* [DOCUMENT PASSAGE]:
Metadata-Version: 2.4
Name: aws-simple
Version: 0.1.1b2
Summary: A clean, simple wrapper around AWS services (S3, Textract, Bedrock)
Project-URL: Homepage, https://github.com/maxg56/aws-toolkit-py
Project-URL: Repository, https://github.com/maxg56/aws-toolkit-py
Project-URL: Issues, https://github.com/maxg56/aws-toolkit-py/issues
License: MIT
License-File: LICENSE
Keywords: aws,bedrock,boto3,s3,textract,wrapper
Classifier: Development Status :: 3 - Alpha
Classifier: Intended Audience :: Developers
Classifier: License :: OSI Approved :: MIT License
Classifier: Programming Language :: Python :: 3.10
Classifier: Programming Language :: Python :: 3.11
Classifier: Programming Language :: Python :: 3.12
Classifier: Programming Language :: Python :: 3.13
Classifier: Programming Language :: Python :: 3.14
Requires-Python: >=3.10
Requires-Dist: boto3>=1.34.0
Requires-Dist: python-dotenv>=1.0.0
Provides-Extra: dev
Requires-Dist: black>=24.0.0; extra == 'dev'
Requires-Dist: boto3-stubs[bedrock,s3,textract]>=1.34.0; extra == 'dev'
Requires-Dist: mypy>=1.8.0; extra == 'dev'
Requires-Dist: pytest-cov>=4.1.0; extra == 'dev'
Requires-Dist: pytest>=7.4.0; extra == 'dev'
Requires-Dist: ruff>=0.1.0; extra == 'dev'
Description-Content-Type: text/markdown

# aws-simple

A clean, simple Python wrapper around AWS services (S3, Textract, Bedrock).

* [INFORMATION SHOWN]:
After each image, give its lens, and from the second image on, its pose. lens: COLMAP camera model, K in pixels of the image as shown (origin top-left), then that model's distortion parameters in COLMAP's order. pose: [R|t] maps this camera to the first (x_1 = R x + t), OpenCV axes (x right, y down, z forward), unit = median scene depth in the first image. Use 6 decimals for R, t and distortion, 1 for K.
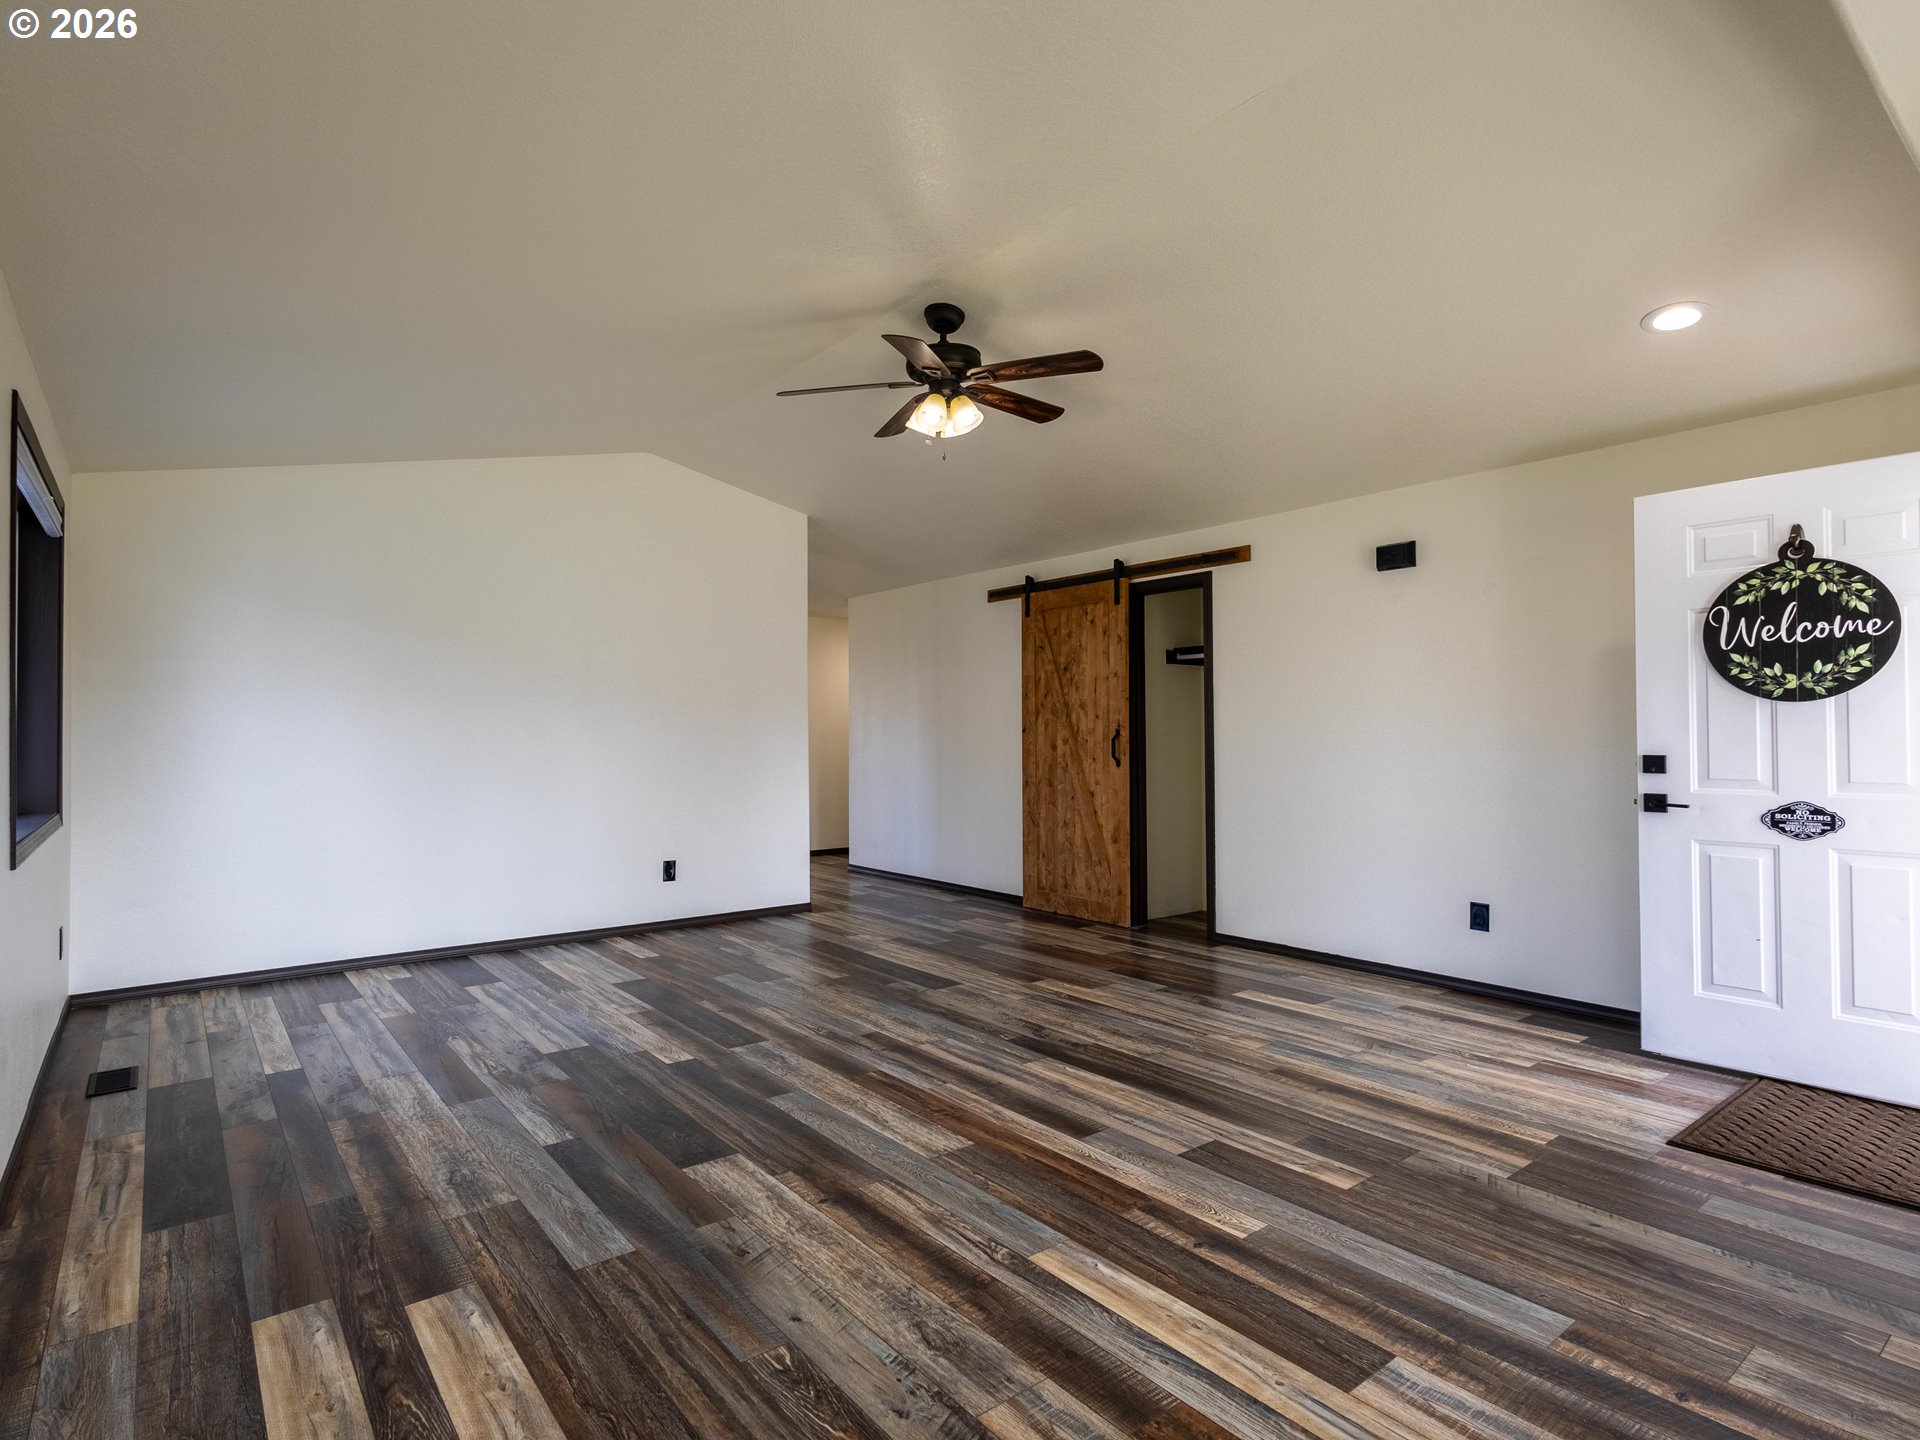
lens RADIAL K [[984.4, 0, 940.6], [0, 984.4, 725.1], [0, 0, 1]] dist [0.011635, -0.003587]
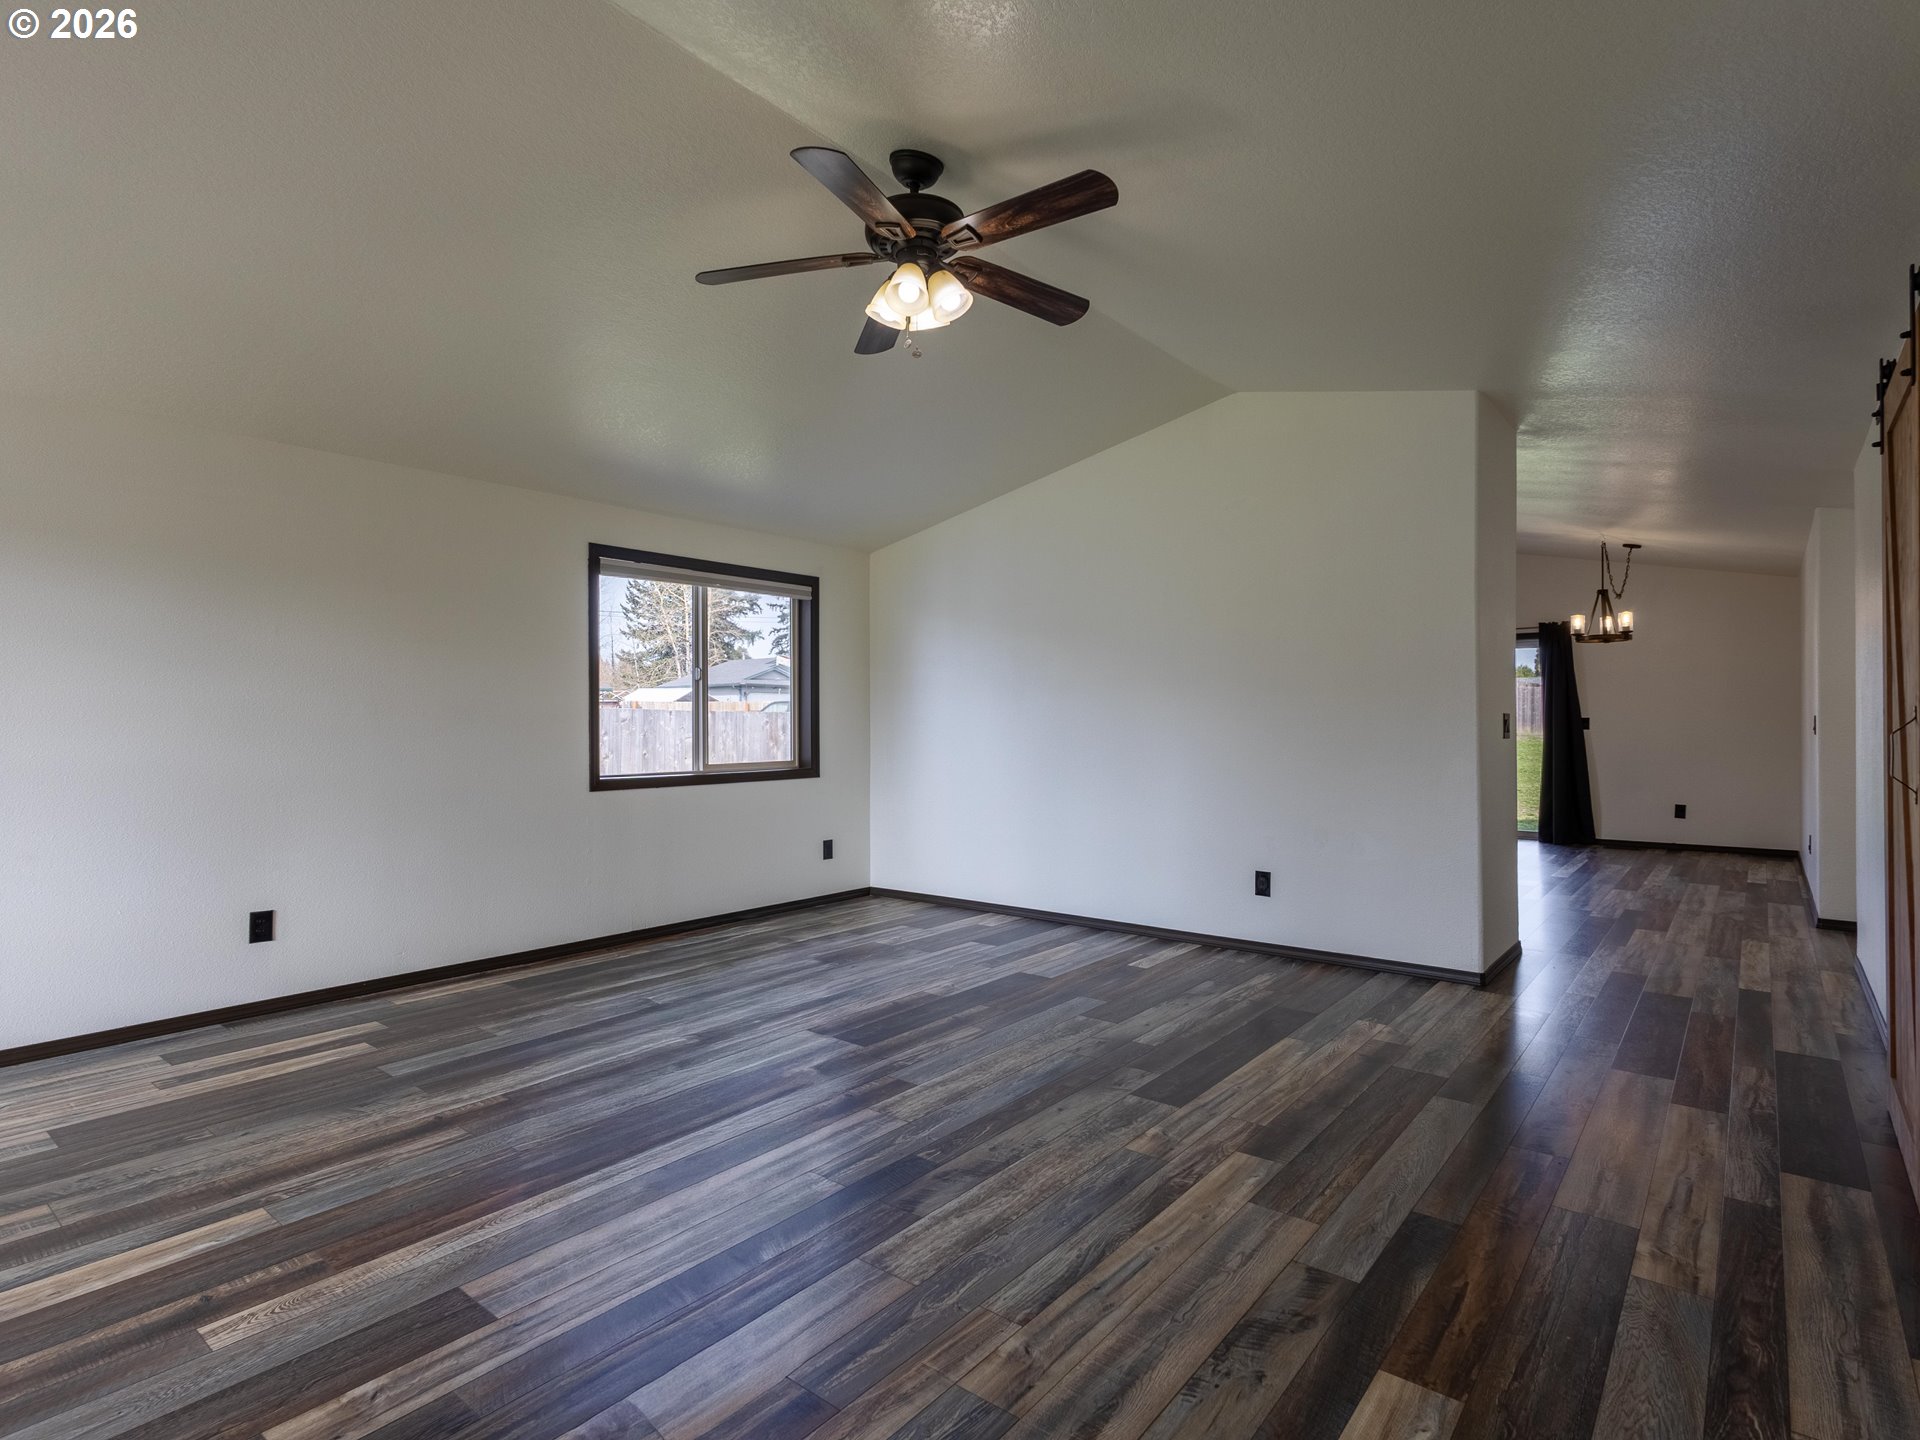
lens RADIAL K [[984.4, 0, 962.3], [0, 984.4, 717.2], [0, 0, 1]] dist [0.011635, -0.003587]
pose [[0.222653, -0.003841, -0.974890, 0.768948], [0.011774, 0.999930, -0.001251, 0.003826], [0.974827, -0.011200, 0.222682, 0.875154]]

* [ACTION ITEM]:
Write what comes next in the aws-simple package description shown above the data, starting after its last line, "A clean, simple Python wrapper around AWS services (S3, Textract, Bedrock)."

* [RESULT]:
## Features

- **Simple API**: Clean, intuitive interface without exposing Boto3 complexity
- **Environment-based configuration**: No credentials or config in code
- **Structured Textract output**: Transforms AWS Blocks into clean, serializable JSON
- **Type-safe**: Fully typed with Python 3.10+ support
- **Production-ready**: Works with IAM roles, Docker, CI/CD pipelines

## Installation

```bash
pip install aws-simple
```

Or install from source:

```bash
pip install -e .
```

## Configuration

All configuration is done via environment variables:

```bash
# Required
export AWS_REGION=us-east-1
export AWS_S3_BUCKET=my-bucket-name

# Optional
export AWS_PROFILE=my-profile  # For local development
export AWS_BEDROCK_MODEL_ID=anthropic.claude-3-5-sonnet-20241022-v2:0
export AWS_TEXTRACT_REGION=us-east-1
export AWS_BEDROCK_REGION=us-east-1
export AWS_SSL_VERIFY=true  # SSL certificate verification (default: true, set to false to disable)
```

Or use a `.env` file (see [.env.example](.env.example)).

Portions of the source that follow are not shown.